Fragmento del texto =>
Por consiguiente, sí que somos capaces de sentir placer, pero no es un placer liberado, es un placer supeditado a diversos factores, todos ellos relacionados con la época histórica en la que vivimos. Entonces, Euphoria va de un grupo de adolescentes de clase media de un suburbio norteamericano que intentan paliar con la adicción a las drogas los traumas corporales, sexuales, parentales y existenciales. En definitiva, va de gente que se hace mayor, y se hace mayor en una de las sociedades más esquizofrénicas del planeta Tierra, donde, aunque la evidencia del debacle se cierna inminentemente, la pérdida de ese modelo de vida prometido, de esa modernidad, se oculta bajo toneladas de nacionalismo patriótico, consumismo, trap, techno, MDMA, ketamina y demás drogas de diseño.

Lo cierto es que viene como anillo al dedo el estreno (en poco tiempo, relativamente) de la tercera temporada de esta obra maestra. Pues cerrará un círculo prometeico dentro de un Estados Unidos en ruinas, con el fascismo gobernando, con una epidemia de fentanilo tremenda, mientras se convierte en la principal amenaza del mundo civilizado.

En tanto el sistema se autocanibaliza, combatir nuestra desafección política es fundamental para trascender. Pero, ¿trascender a dónde, os preguntaréis? Hacia el postcapitalismo, es decir, sin edulcorar y sin trampas, hacia una sociedad comunal, por tanto, comunista.

Pero no es el objeto de debate eso en el presente artículo. Os quiero volver a meter en Euphoria, en las fiestas abarrotadas de una casa norteamericana con una gran piscina en la parte trasera, rodeada de césped, mientras la gente baila apretada en el salón y nuestros protagonistas luchan con su particular hedonía depresiva. Es ahí cuando nos sentimos identificados prácticamente todos los jóvenes. Sí, la hedonía depresiva está en nosotros, pues es un síntoma directo de nuestra vida sometida al capital. Y no solo esto, es un síntoma vinculado a la falta de alternativas colectivas, a la falta de esperanza que nos traspasa respecto a la reconstrucción de esa promesa rota de la Modernidad.

Listado =>
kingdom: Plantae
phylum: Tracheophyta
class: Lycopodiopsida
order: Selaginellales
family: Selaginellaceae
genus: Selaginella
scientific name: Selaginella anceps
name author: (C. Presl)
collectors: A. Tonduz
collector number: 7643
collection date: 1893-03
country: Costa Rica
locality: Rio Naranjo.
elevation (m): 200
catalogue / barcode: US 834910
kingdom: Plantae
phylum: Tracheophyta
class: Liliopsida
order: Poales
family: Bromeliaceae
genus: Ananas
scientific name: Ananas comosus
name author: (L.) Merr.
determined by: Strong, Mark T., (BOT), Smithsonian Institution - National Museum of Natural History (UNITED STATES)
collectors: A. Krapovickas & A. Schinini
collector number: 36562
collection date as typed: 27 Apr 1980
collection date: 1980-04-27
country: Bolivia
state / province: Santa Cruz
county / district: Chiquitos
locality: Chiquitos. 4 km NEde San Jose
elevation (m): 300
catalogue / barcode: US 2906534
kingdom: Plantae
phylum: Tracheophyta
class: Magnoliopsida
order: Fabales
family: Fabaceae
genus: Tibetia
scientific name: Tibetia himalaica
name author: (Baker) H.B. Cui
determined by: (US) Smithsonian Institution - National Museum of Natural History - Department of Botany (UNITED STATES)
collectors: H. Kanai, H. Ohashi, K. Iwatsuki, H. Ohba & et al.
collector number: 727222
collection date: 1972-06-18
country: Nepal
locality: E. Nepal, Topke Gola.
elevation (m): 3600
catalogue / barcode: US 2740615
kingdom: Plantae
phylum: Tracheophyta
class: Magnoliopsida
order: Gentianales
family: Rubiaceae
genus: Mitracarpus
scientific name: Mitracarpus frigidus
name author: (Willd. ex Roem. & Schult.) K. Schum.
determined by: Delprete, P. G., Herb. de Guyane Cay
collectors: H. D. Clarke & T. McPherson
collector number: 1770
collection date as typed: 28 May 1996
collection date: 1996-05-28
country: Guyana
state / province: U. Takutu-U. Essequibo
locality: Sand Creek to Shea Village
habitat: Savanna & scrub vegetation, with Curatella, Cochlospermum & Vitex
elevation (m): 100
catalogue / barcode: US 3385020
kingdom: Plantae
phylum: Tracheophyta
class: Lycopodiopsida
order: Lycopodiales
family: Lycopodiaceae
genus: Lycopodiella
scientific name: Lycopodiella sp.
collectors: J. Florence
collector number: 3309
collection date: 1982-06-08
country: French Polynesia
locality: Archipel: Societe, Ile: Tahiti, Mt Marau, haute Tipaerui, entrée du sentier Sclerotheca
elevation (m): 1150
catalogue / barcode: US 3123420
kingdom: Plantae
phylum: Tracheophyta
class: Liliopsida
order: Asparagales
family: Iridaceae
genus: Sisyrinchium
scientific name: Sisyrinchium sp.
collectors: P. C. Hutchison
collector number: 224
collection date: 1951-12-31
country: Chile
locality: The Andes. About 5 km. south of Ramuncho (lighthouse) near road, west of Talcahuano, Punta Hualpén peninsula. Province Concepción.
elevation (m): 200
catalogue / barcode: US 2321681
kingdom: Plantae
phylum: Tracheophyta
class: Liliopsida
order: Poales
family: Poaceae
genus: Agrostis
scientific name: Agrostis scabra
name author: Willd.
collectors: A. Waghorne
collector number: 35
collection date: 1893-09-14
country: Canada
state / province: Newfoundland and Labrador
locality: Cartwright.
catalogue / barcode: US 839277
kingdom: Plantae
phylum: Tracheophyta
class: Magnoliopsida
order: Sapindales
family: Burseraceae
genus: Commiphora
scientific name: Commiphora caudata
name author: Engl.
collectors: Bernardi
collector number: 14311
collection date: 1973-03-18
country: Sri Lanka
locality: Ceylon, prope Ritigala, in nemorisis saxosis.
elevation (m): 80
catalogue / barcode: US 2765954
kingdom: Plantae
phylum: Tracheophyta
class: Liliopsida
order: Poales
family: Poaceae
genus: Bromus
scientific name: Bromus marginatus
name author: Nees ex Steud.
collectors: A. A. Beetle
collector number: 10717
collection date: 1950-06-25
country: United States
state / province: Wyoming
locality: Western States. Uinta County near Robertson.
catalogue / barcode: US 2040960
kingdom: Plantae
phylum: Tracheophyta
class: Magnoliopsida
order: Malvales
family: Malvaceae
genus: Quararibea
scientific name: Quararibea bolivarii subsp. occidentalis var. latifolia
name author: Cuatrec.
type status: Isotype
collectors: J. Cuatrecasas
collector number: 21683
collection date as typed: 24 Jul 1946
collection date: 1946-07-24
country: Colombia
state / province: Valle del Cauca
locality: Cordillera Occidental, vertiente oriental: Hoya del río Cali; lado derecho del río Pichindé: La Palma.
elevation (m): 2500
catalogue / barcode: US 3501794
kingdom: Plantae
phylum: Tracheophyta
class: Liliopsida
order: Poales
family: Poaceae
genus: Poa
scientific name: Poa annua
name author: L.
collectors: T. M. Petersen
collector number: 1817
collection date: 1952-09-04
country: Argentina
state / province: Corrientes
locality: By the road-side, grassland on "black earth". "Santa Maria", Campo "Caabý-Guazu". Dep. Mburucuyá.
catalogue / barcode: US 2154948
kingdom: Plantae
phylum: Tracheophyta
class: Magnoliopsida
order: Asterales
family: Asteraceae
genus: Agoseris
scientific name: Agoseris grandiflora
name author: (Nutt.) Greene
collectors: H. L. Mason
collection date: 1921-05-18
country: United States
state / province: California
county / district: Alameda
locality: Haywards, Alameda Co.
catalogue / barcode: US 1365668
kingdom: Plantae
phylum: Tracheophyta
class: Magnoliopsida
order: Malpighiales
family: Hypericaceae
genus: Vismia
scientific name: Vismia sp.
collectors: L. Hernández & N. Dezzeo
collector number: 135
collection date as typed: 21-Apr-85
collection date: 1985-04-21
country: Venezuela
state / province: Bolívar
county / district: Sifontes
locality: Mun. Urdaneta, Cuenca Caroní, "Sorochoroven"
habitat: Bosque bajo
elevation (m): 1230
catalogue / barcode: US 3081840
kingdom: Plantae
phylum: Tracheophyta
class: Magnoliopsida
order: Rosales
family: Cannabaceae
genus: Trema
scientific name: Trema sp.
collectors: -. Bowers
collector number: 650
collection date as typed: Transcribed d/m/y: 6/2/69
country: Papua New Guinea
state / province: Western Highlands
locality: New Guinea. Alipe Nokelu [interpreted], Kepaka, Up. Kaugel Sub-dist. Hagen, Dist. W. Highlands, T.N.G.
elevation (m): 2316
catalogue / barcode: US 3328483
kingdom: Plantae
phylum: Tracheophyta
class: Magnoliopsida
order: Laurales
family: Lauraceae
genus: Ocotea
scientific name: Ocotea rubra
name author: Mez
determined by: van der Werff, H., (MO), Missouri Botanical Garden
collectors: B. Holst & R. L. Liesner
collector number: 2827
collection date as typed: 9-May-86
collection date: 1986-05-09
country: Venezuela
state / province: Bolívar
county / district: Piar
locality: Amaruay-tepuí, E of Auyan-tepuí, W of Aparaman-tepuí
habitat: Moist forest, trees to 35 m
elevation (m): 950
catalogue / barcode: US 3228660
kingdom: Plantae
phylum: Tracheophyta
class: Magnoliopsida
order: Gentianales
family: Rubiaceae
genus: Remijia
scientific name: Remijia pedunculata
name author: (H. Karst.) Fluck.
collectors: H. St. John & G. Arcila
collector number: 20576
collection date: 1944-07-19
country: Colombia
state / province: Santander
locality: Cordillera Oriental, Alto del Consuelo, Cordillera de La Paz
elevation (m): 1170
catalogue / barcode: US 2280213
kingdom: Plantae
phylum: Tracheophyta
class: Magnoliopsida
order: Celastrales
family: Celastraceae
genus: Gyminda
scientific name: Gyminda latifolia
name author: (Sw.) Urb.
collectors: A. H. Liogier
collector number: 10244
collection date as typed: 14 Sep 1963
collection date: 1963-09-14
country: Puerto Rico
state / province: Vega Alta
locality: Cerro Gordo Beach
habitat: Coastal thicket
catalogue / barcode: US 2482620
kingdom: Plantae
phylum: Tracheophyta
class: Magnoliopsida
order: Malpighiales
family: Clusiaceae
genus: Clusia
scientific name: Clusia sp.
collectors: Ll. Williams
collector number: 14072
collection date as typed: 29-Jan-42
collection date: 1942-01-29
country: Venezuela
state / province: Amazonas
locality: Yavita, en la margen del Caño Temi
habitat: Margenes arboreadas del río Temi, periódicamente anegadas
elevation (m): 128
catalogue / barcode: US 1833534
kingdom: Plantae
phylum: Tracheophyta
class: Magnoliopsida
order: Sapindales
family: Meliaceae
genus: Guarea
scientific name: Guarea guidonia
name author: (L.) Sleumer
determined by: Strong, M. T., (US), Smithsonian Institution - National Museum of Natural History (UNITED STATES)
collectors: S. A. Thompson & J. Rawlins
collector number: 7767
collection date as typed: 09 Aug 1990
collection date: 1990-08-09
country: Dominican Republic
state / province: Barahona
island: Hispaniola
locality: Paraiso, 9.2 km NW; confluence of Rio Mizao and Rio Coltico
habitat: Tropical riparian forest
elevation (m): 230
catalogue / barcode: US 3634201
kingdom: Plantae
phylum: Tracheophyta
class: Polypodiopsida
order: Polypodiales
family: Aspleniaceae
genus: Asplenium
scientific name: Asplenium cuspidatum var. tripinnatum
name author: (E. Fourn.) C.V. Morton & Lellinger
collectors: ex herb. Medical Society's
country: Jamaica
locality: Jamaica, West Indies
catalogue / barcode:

Consignas =>
1. Responde con los datos del artículo sobre Euphoria:
(a) ¿De qué clase social son los adolescentes que protagonizan la serie y dónde viven?
(b) ¿Qué temporada de la serie se va a estrenar?
(c) ¿Hacia qué tipo de sociedad dice el texto que hay que trascender?
2. Escribe la continuación del artículo sobre Euphoria a partir de su última oración.

Respuestas por tarea =>
1.
(a) Son de clase media y viven en un suburbio norteamericano.
(b) La tercera temporada.
(c) Hacia el postcapitalismo, es decir, hacia una sociedad comunal y, por tanto, comunista.

2.
Cuando hemos naturalizado la ideología, cuando se nos presenta como natural algo que es social y entonces le otorgamos la propiedad de lo inmutable, es ahí cuando la sociedad de consumo tiene al sujeto perfecto. Tiene, más bien, a una persona que es el adicto ideal; adicto a sentir placer por cualquier cosa que le permita evadirse de un futuro que nos ha sido arrebatado.

¿No es eso precisamente lo que nos cuenta Rue con precisión al inicio de su historia? Yo creo que en el fondo, sabemos que sí. Pero no todo es oscuridad. De hecho, la historia de la humanidad quizá pueda ser contada como la historia de la esperanza. Pero eso sí: esa búsqueda continua de posibilidad de avanzar siempre será colectiva. Entonces, como decía Mark Fisher, politicemos la ira, convirtamos el malestar psicológico en ira politizada, porque  el capitalismo “es como un globo ocular enfermo en el que se perciben perturbadores flashes de luz, o como en esos rayos solares barrocos, en los que los rayos de otro mundo irrumpen en el nuestro y se nos recuerda que la utopía existe y que otros sistemas, otros espacios, todavía son posibles” (Fredric Jameson, 2013).

Bibliografía:

Adorno, T. W., & Horkheimer, M. (1998). Dialéctica de la Ilustración: Fragmentos filosóficos. Madrid: Trotta. (Obra original publicada en 1947).

Fisher, M. (2016). Realismo capitalista: ¿No hay alternativa? (P. Amat, Trad.). Buenos Aires: Caja Negra.

Fredric Jameson, Valencias de la dialéctica, Buenos Aires, Eterna Cadencia, 2013.